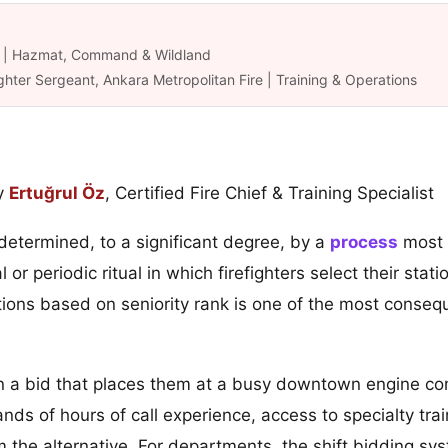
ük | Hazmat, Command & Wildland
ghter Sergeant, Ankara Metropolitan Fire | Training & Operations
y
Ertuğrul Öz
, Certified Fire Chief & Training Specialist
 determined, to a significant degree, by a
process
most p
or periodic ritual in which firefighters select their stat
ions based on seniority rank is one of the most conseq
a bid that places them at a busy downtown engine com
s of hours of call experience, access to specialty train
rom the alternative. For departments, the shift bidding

━━━━━━

Problem:
If a record contains a picture, omit the picture and repeat everything else exactly.

Response for this exercise:
ük | Hazmat, Command & Wildland
ghter Sergeant, Ankara Metropolitan Fire | Training & Operations
y
Ertuğrul Öz
, Certified Fire Chief & Training Specialist
 determined, to a significant degree, by a
process
most p
or periodic ritual in which firefighters select their stat
ions based on seniority rank is one of the most conseq
a bid that places them at a busy downtown engine com
s of hours of call experience, access to specialty train
rom the alternative. For departments, the shift bidding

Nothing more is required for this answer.